At the other extreme, some of the most profound and moving written works I have ever read were from real scientists and science writers.  There is a discipline in reality that gives strength to awe.  Chris Clarke of Creek Running North is one of that guild.  He has the discipline to get his facts straight.  He also spends an awful lot of time out in the desert, watching.  Here is an excerpt from his latest session:

“...The desert has been working on me the whole time. It is a matter of thresholds. At some point the pressure becomes too great.
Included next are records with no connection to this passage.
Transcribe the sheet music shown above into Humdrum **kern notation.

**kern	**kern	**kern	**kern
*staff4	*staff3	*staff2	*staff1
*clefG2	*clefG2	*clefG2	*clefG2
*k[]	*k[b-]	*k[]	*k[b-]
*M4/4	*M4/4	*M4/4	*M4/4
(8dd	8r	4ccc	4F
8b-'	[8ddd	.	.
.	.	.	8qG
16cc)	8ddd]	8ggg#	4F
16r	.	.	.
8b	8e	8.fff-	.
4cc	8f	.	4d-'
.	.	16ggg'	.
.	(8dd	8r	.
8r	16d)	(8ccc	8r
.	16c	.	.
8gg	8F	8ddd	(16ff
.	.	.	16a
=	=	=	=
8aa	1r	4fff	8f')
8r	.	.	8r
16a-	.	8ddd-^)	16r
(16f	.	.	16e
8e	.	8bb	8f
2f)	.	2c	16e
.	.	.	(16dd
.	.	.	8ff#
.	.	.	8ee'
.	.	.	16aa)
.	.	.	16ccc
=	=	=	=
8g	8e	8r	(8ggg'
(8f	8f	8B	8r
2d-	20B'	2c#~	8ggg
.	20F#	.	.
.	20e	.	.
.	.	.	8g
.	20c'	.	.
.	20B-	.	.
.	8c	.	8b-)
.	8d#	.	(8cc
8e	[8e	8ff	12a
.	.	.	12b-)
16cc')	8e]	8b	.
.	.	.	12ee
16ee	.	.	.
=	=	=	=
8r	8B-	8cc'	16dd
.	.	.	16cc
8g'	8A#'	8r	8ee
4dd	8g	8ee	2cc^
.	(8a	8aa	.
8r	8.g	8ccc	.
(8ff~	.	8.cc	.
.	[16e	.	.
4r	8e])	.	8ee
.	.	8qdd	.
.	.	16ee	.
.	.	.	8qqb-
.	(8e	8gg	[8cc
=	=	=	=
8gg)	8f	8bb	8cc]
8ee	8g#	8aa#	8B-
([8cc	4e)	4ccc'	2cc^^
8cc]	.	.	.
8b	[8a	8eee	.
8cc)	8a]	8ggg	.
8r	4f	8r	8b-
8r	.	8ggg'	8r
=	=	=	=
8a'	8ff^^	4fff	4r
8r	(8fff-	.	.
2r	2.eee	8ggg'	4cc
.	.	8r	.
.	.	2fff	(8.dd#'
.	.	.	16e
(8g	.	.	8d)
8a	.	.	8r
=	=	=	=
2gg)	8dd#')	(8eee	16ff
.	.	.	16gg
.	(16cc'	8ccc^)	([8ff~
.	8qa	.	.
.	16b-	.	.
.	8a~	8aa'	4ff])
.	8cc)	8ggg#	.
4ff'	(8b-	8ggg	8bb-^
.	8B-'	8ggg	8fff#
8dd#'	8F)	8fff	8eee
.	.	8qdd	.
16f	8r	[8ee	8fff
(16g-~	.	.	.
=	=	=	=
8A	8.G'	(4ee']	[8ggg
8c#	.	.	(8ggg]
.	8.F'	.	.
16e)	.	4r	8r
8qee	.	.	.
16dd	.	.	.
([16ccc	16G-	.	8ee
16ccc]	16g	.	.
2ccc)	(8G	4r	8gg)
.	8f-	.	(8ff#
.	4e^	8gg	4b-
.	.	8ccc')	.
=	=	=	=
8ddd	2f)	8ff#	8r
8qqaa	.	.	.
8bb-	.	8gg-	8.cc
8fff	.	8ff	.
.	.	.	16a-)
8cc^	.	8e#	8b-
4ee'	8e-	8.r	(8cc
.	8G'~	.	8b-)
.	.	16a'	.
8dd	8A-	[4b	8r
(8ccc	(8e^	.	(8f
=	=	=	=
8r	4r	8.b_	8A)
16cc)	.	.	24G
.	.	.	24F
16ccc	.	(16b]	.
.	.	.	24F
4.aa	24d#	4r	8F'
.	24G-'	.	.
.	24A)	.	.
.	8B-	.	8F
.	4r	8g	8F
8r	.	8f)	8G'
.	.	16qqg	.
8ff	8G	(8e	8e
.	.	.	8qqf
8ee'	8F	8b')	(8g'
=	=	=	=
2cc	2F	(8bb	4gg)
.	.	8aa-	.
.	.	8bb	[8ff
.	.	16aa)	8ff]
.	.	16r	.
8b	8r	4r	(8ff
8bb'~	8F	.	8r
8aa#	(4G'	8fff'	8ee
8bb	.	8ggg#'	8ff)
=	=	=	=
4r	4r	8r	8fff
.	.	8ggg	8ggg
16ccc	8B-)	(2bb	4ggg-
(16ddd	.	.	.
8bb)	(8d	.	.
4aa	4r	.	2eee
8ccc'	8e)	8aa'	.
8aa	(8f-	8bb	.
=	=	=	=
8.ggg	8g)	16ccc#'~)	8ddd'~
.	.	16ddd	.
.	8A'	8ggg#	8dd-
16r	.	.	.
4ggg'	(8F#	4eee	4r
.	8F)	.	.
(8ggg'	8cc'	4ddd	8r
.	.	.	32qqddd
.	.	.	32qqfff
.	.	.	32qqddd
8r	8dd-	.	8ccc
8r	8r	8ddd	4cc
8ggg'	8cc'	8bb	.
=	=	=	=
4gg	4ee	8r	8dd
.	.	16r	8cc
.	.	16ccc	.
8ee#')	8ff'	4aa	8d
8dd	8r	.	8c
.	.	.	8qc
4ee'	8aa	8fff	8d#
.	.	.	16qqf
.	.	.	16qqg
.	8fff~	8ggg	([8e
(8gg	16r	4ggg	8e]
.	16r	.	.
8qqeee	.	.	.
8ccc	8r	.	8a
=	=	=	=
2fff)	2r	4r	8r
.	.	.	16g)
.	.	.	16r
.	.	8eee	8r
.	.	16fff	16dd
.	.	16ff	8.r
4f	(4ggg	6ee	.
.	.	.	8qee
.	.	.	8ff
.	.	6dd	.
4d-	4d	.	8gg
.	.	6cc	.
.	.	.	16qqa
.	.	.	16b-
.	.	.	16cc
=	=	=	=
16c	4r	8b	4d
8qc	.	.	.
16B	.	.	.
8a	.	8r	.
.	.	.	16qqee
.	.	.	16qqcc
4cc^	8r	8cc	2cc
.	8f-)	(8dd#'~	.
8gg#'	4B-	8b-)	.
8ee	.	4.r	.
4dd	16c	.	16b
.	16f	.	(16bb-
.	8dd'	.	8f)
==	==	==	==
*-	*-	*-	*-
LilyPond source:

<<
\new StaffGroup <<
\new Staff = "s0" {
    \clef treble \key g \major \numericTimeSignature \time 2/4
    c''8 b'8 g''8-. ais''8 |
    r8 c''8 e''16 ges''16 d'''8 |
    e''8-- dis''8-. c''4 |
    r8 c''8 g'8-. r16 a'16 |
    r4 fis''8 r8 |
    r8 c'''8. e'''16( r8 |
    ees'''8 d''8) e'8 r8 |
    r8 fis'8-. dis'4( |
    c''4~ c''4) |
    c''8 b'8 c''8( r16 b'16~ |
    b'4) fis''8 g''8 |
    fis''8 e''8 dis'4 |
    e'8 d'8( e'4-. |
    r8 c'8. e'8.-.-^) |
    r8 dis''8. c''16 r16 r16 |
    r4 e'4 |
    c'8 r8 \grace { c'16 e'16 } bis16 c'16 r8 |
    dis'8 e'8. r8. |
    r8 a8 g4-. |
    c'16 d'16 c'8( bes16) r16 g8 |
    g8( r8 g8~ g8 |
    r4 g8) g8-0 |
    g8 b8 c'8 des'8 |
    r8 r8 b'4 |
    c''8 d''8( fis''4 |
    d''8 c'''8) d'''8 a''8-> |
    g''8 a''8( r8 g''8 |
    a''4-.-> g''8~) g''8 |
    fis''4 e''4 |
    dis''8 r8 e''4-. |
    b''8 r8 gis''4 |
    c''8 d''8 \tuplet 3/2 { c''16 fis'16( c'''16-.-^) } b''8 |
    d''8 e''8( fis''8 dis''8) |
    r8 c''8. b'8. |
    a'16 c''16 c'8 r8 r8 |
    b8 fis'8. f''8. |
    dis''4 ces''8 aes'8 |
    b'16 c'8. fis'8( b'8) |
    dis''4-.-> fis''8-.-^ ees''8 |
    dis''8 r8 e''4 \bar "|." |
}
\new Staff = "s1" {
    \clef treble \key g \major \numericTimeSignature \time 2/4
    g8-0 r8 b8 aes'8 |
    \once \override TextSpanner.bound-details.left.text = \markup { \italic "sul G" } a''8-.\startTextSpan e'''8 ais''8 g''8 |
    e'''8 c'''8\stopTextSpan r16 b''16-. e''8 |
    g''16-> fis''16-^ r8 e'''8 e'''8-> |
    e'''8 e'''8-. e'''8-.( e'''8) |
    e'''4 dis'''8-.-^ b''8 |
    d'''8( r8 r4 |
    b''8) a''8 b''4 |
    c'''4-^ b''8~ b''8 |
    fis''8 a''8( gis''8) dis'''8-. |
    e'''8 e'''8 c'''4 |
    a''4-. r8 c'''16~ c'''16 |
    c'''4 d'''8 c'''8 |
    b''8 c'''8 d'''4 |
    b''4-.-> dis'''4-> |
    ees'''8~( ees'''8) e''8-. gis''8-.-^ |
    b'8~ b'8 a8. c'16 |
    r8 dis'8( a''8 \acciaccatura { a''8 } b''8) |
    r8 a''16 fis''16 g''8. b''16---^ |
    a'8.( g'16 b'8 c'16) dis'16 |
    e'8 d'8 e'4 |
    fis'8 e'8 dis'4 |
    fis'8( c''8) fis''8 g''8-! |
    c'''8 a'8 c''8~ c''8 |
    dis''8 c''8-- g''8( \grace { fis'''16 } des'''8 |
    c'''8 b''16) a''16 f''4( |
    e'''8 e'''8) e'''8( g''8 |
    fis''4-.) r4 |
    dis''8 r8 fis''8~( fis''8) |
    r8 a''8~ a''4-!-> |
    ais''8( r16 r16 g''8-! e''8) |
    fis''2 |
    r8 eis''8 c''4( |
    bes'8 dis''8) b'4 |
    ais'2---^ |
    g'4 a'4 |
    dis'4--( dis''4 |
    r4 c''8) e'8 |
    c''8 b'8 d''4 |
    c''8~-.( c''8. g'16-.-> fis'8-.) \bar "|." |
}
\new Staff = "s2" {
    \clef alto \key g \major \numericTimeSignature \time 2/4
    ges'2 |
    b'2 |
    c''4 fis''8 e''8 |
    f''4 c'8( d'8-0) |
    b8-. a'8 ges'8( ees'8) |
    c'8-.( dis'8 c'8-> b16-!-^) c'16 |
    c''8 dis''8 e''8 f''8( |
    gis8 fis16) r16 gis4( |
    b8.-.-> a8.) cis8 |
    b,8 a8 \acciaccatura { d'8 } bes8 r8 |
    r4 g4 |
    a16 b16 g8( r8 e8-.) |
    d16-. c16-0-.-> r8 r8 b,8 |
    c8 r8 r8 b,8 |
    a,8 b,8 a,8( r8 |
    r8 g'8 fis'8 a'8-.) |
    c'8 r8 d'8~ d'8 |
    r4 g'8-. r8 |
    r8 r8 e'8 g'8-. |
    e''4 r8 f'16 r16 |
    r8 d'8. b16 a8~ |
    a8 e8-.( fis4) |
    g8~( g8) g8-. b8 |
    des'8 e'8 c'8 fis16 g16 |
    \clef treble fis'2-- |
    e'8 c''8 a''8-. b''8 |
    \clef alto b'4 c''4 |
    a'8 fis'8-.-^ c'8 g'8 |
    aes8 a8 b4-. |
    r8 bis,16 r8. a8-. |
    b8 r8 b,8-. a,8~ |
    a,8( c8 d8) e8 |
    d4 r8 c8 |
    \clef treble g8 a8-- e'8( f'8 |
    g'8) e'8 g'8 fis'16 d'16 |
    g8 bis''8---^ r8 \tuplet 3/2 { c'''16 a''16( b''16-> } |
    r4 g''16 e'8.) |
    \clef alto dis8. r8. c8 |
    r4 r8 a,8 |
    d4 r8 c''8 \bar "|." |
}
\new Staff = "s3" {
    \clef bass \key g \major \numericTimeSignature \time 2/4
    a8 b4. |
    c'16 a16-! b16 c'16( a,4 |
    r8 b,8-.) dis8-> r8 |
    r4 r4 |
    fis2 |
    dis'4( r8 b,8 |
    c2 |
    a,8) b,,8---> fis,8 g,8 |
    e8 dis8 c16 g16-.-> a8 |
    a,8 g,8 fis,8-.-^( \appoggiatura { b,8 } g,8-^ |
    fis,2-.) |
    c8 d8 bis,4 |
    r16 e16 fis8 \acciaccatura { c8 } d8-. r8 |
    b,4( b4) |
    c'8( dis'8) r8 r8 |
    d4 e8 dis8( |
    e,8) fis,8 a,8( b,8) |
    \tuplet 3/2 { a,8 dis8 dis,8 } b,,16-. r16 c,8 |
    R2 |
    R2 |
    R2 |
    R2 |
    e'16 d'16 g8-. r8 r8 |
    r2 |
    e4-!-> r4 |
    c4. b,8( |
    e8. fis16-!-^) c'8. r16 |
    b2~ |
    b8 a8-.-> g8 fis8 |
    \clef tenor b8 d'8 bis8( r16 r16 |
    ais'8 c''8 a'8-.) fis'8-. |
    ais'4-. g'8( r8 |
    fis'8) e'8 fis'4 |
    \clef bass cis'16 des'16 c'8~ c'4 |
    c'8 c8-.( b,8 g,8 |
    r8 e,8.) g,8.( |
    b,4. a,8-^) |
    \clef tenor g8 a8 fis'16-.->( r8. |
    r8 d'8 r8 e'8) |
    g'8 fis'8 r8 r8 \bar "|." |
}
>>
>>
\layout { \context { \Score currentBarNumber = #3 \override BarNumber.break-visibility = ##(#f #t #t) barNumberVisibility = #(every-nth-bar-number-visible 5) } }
Running this morning, the fence lizards that lined my path saw me coming from some yards away, and yet they did not retreat stealthily, methodically. Instead they froze in place until the terror I instilled in them became too great. A trigger reached when the clomping of my clumsy feet became too much to bear, they exploded one by one into noisy flight.

This is the geometry of change in the natural world. Continuous change is uncommon, and where found it is usually part of a cycle, the increase by small increments…”
Excerpted from Chris Clarke’s essay; There is no balance of Nature

The full essay is a scientific meditation on instability and change in the biological world.  It is an antidote to oversimplification.  It is beautiful.